Garvin Alston was a star prep pitcher in the late 1980s, at a high school about 10 miles from the Mets' Shea Stadium, so his pitching mechanics weren't really his own.
"I tried to mimic Doc Gooden," the Twins pitching coach said, smiling. "We all did."
But there was only one Doc, and once Alston got to college, he ditched Gooden's signature move, the slight turn away from the plate with his hands above the bill of his cap and right knee to his chest. Alston adopted a simpler rock-back-and-throw windup, and in doing so, became an early adapter to a movement that is slowly making the full, dramatic, over-the-head windup extinct.
Decades ago, most major league starting pitchers routinely whirled their arms and pivoted their torsos and coiled their bodies in a theatrical ballet before striding toward the plate and unleashing the ball.
"You mean, the Whitey Ford?" said Twins righthander Lance Lynn, choosing a classic example. "That's a long time ago."
So it seems. Today, only a few bother to do more than shift their weight and cock their arm. Kyle Gibson's toe tap, a timing mechanism barely noticeable unless you look for it, passes for histrionics these days.
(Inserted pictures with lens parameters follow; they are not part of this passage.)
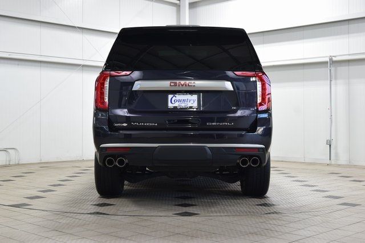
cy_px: 122
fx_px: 532
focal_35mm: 52
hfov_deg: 37.8
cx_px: 182
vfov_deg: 25.8
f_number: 6.3
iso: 560
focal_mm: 35
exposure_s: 1/15
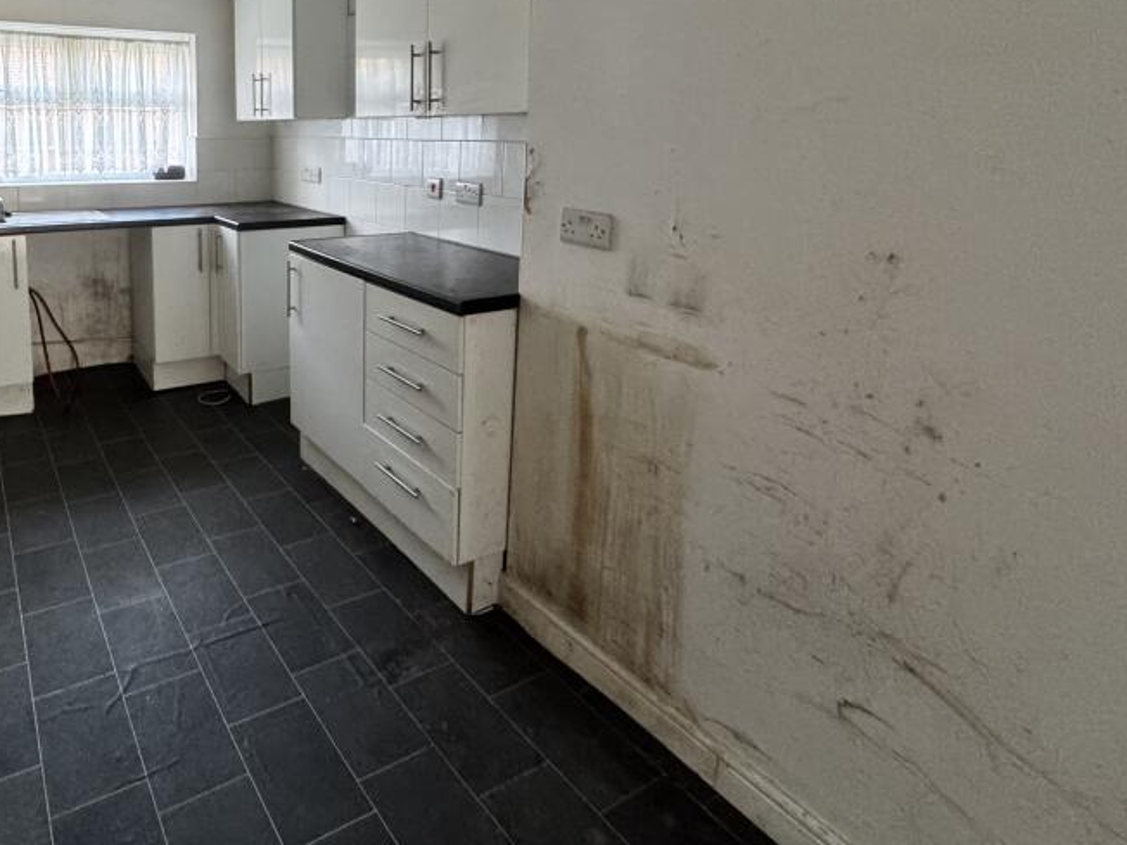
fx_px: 716
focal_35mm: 22
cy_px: 223
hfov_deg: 72.2
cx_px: 311
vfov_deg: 58.3
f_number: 2.2
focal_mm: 2.22
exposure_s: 1/60
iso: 500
"I'm all for conserving energy and reducing motion," Gibson said. "If anything, pitching is going the other way. Now you see some relievers out there throwing out of the [windup-free] slidestep on every pitch."
There was an interim step in this evolution. And a few proponents of that look — the quick hands-behind-the-head checkpoint that Nolan Ryan and Greg Maddux, for instance, used to establish a rhythm and momentum — still survive today. Two-time Cy Young winner Max Scherzer still executes that move with nobody on base, as does Houston's Lance McCullers.
McCullers, in fact, is a curveball specialist that Jose Berrios, with a similar repertoire, cites as a model for his own motion. Berrios began going behind his head during his windup, starting in 2017, for a couple of reasons.
"For me, it's good to make your rhythm — back, forward, up, down," he said. "But I did it especially because they showed me I was tipping my pitches. It helps me stay the same on every pitch."
Funny thing is, those are the arguments — easily repeated delivery, less likely to give away what's coming — that most pitchers mention for dropping something more elaborate.
Lynn actually reached the majors with an over-the-head motion, but abandoned it after two seasons.
"It was harder to repeat my delivery, and there is more danger of tipping pitches" with extra movement, Lynn said. But the biggest factor in the switch?
"I pitched better when I stopped going over my head," he said. "That made the decision easy."
Same with Zach Duke, who added more pre-pitch motion to his delivery for two games during his career as a starter.
"I was searching for more rhythm to my delivery. It's good for getting your body together before you move forward," Duke said. "I was just trying to get back on track, but it didn't work for me."
The Twins have no policy regarding a windup, Alston said, and don't try to force anyone into a certain style.
"We want them to be comfortable, first and foremost. If [a windup] is what a guy prefers, that's what we want him to do," said Alston, in his first season as pitching coach. "It's all about timing, making sure your hands are in proper position when it's time to go. To me, it's extra movement that you probably don't need, but it does present a lot of movement to the hitter, which adds a little deception."
Alston said he has coached only a couple of pitchers who prefer the added motion; some believe they achieve better balance by going over their heads, some not so much.
"If the timing is not there, your body can get forward and your hands can be late," he said. "A quick rock back, it's enough to get your weight back, and then you balance. That gives you momentum when you go forward. Some guys get that balance with their hands over their heads. I know some say they get more momentum that way."
Still, the stripped-down windup feels like the more logical approach, given that the advantages of a windup aren't obvious, Derek Falvey said. But the Twins chief baseball officer said he knows of no documented basis for preferring one windup over another.
"We haven't studied it," he said. "Guys copy what they see working. You see [Cleveland ace Corey] Kluber use a simple windup, and you imitate it."
And success breeds imitators. "As rare as it's getting, I assume the numbers say there's no advantage" to the full windup, Gibson said. "If you threw 2 or 3 miles per hour harder out of a windup, I guarantee you everybody would do it."